Work instructions -
Go through the data and copy every line exactly, but not the images.

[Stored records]
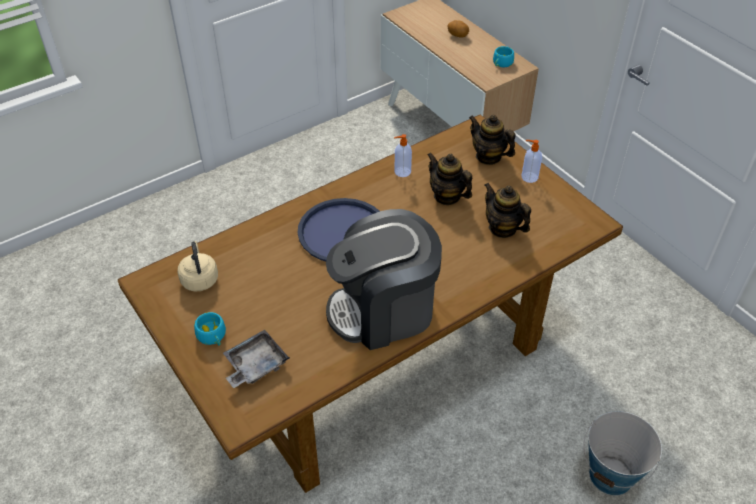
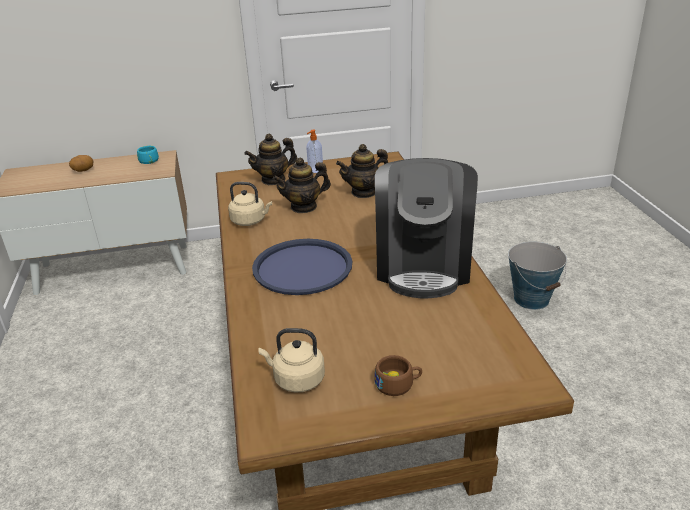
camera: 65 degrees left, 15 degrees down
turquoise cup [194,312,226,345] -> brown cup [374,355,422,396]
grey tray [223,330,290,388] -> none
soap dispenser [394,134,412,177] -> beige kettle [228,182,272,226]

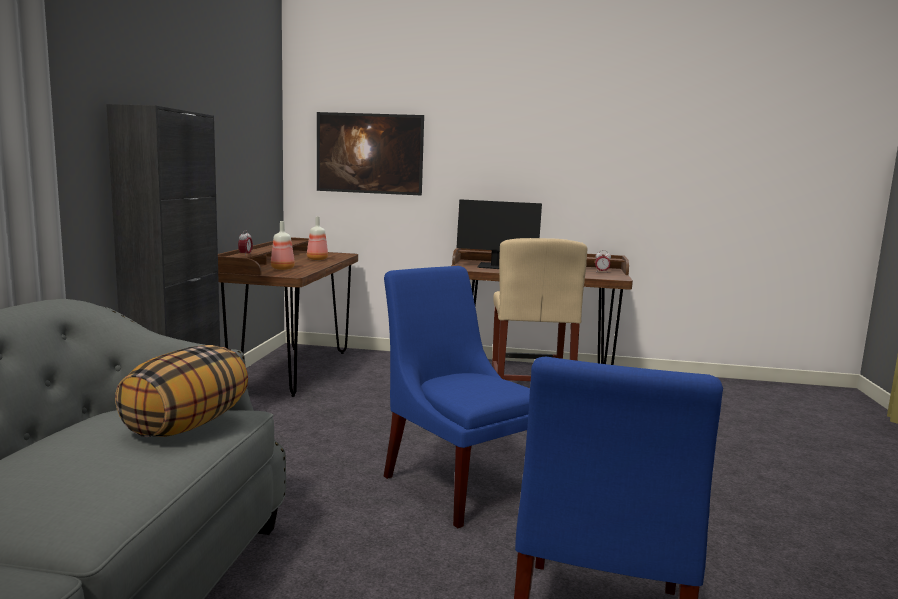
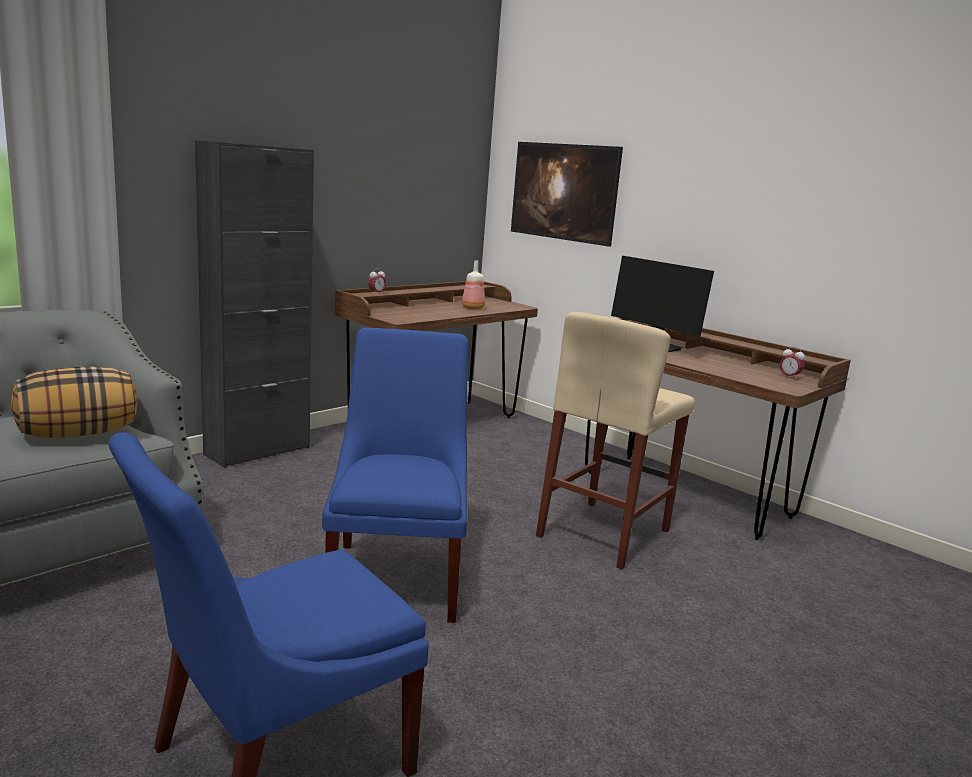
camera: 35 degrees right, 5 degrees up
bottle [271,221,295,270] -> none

Output for this task -
camera: 65 degrees left, 15 degrees down
turquoise cup [194,312,226,345] -> brown cup [374,355,422,396]
grey tray [223,330,290,388] -> none
soap dispenser [394,134,412,177] -> beige kettle [228,182,272,226]

camera: 35 degrees right, 5 degrees up
bottle [271,221,295,270] -> none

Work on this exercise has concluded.